Exercise details:
Exclude the pictures, then copy all remaining records exactly.

** Opening Task data block **

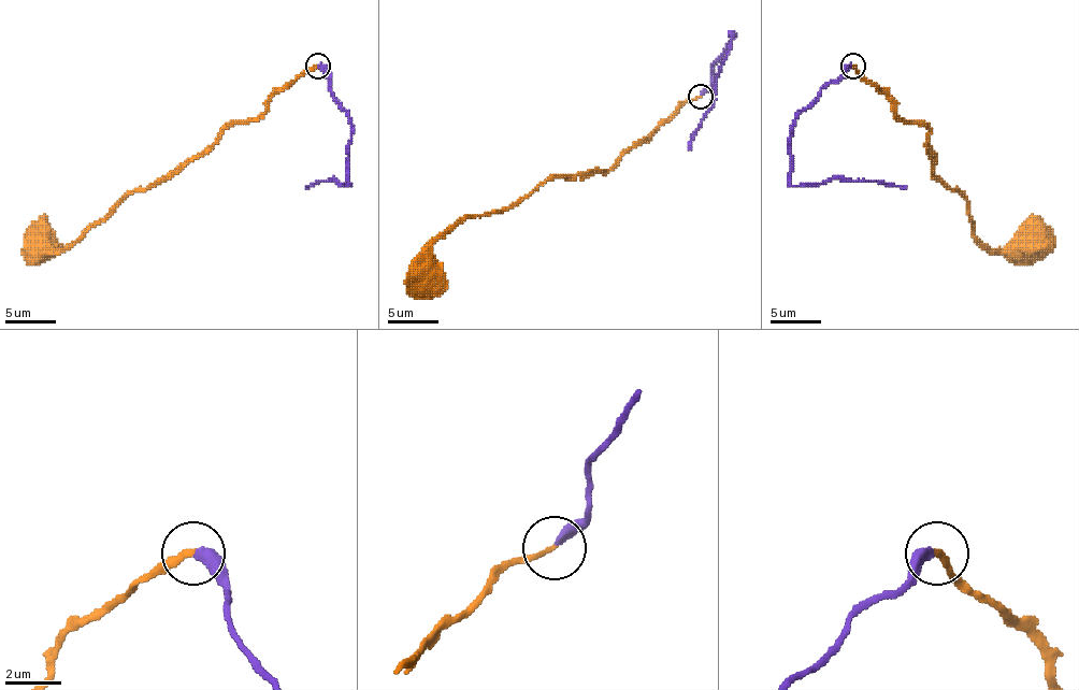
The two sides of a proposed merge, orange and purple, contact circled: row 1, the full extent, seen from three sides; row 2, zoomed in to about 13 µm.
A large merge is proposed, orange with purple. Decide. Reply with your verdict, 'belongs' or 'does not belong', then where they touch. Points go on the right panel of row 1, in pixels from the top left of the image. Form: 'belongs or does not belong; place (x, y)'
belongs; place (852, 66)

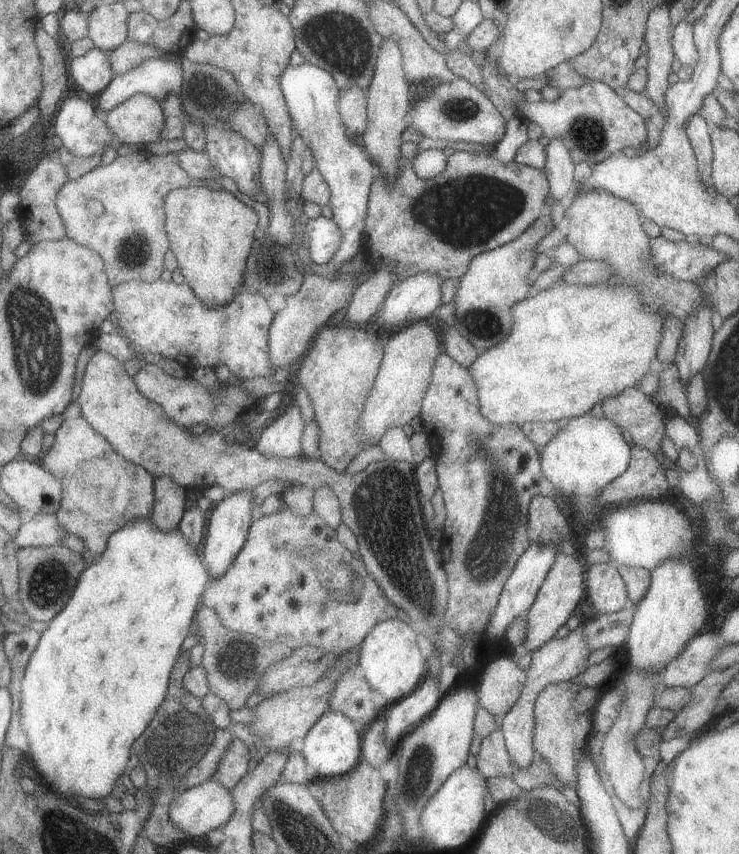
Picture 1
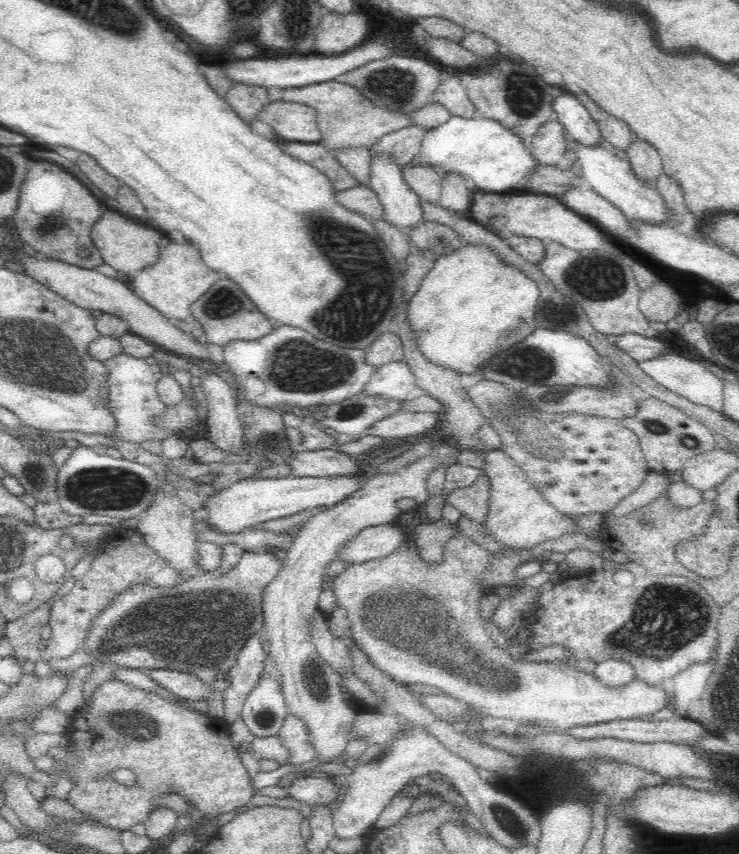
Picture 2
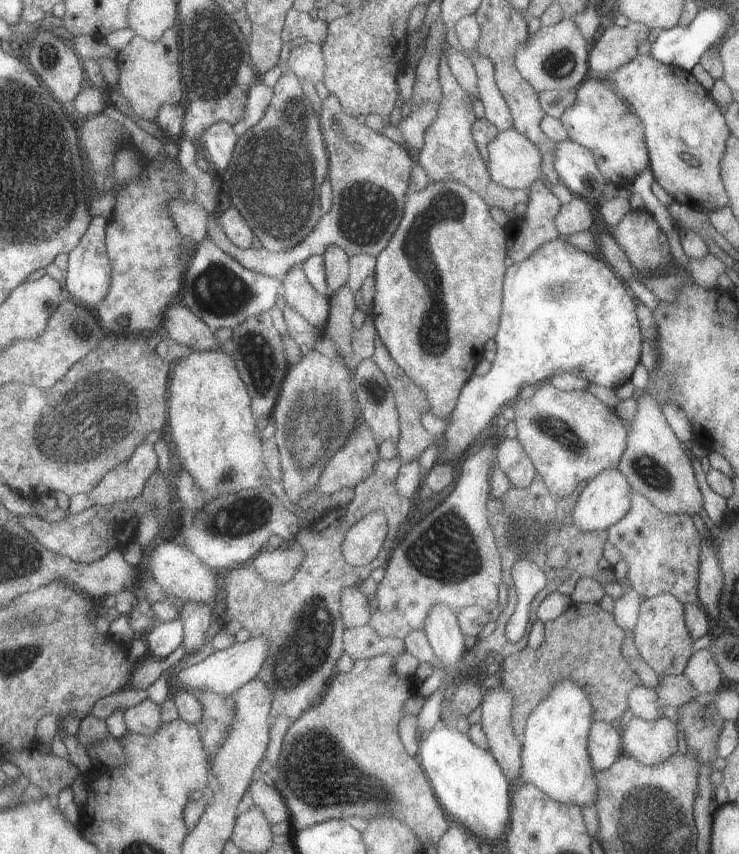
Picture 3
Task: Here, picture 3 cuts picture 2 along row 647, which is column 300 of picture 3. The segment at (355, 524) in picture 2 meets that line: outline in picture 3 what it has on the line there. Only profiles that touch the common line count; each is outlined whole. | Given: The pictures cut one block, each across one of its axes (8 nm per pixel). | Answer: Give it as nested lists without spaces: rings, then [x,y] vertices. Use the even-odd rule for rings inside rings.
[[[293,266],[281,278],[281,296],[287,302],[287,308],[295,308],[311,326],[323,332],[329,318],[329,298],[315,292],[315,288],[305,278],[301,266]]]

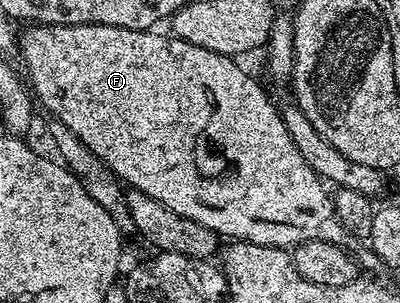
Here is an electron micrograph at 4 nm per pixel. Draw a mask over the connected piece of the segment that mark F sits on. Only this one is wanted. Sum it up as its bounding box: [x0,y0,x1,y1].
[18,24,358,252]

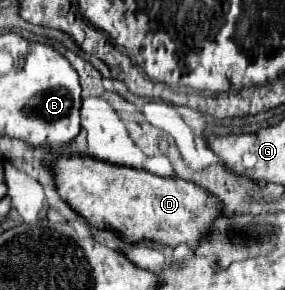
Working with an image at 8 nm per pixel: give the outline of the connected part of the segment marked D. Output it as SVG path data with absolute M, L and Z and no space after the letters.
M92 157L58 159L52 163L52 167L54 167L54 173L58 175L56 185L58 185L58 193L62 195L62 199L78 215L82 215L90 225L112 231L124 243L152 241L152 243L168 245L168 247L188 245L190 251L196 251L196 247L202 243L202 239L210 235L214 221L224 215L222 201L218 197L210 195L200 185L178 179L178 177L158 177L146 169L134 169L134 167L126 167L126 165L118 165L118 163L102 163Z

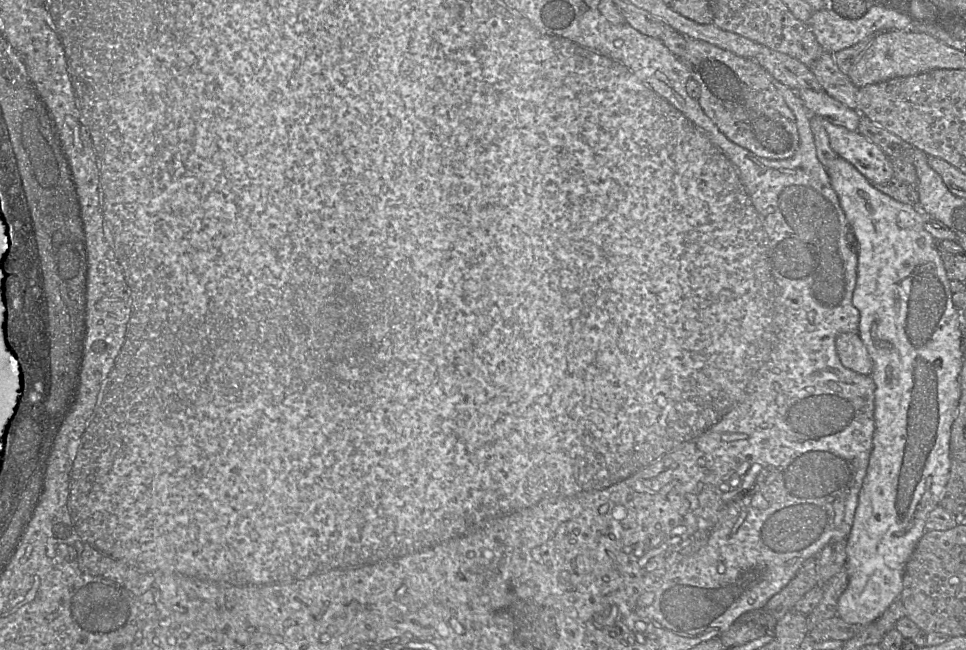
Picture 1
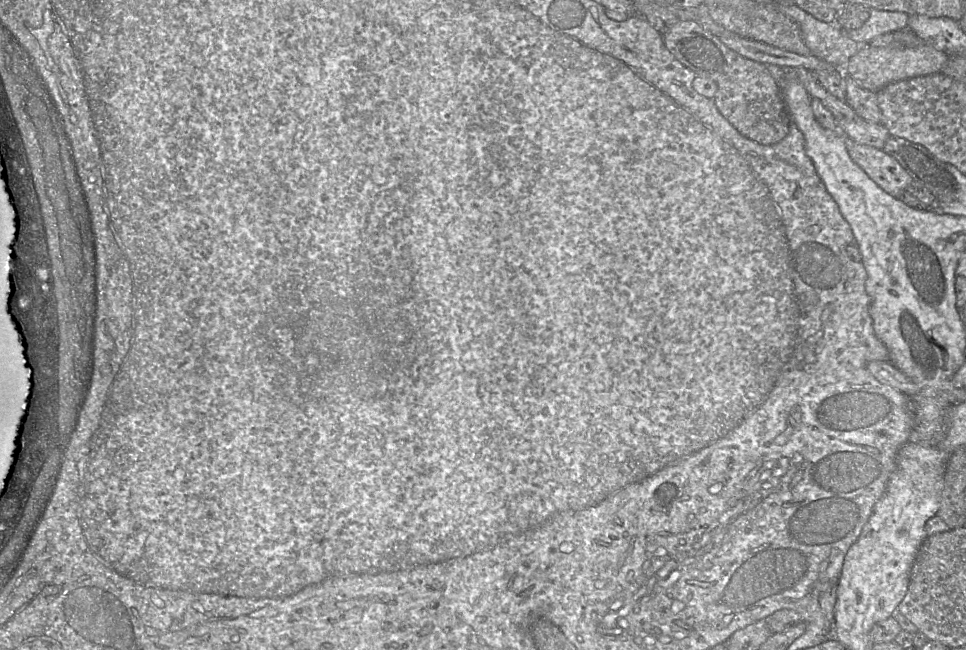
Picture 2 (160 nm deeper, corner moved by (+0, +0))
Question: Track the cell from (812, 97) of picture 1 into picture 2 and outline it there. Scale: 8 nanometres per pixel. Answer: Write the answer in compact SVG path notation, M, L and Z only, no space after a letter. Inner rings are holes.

** Closing Task data block **

Exercise response:
The two sides of a proposed merge, orange and purple, contact circled: row 1, the full extent, seen from three sides; row 2, zoomed in to about 13 µm.
A large merge is proposed, orange with purple. Decide. Reply with your verdict, 'belongs' or 'does not belong', then where they touch. Points go on the right panel of row 1, in pixels from the top left of the image. Form: 'belongs or does not belong; place (x, y)'
belongs; place (852, 66)

Picture 1
Picture 2
Picture 3
Task: Here, picture 3 cuts picture 2 along row 647, which is column 300 of picture 3. The segment at (355, 524) in picture 2 meets that line: outline in picture 3 what it has on the line there. Only profiles that touch the common line count; each is outlined whole. | Given: The pictures cut one block, each across one of its axes (8 nm per pixel). | Answer: Give it as nested lists without spaces: rings, then [x,y] vertices. Use the even-odd rule for rings inside rings.
[[[293,266],[281,278],[281,296],[287,302],[287,308],[295,308],[311,326],[323,332],[329,318],[329,298],[315,292],[315,288],[305,278],[301,266]]]

Here is an electron micrograph at 4 nm per pixel. Draw a mask over the connected piece of the segment that mark F sits on. Only this one is wanted. Sum it up as its bounding box: [x0,y0,x1,y1].
[18,24,358,252]

Working with an image at 8 nm per pixel: give the outline of the connected part of the segment marked D. Output it as SVG path data with absolute M, L and Z and no space after the letters.
M92 157L58 159L52 163L52 167L54 167L54 173L58 175L56 185L58 185L58 193L62 195L62 199L78 215L82 215L90 225L112 231L124 243L152 241L152 243L168 245L168 247L188 245L190 251L196 251L196 247L202 243L202 239L210 235L214 221L224 215L222 201L218 197L210 195L200 185L178 179L178 177L158 177L146 169L134 169L134 167L126 167L126 165L118 165L118 163L102 163Z

Picture 1
Picture 2 (160 nm deeper, corner moved by (+0, +0))
Question: Track the cell from (812, 97) of picture 1 into picture 2 and outline it there. Scale: 8 nanometres per pixel. Answer: Write the answer in compact SVG path notation, M, L and Z only, no space after a letter. Inner rings are holes.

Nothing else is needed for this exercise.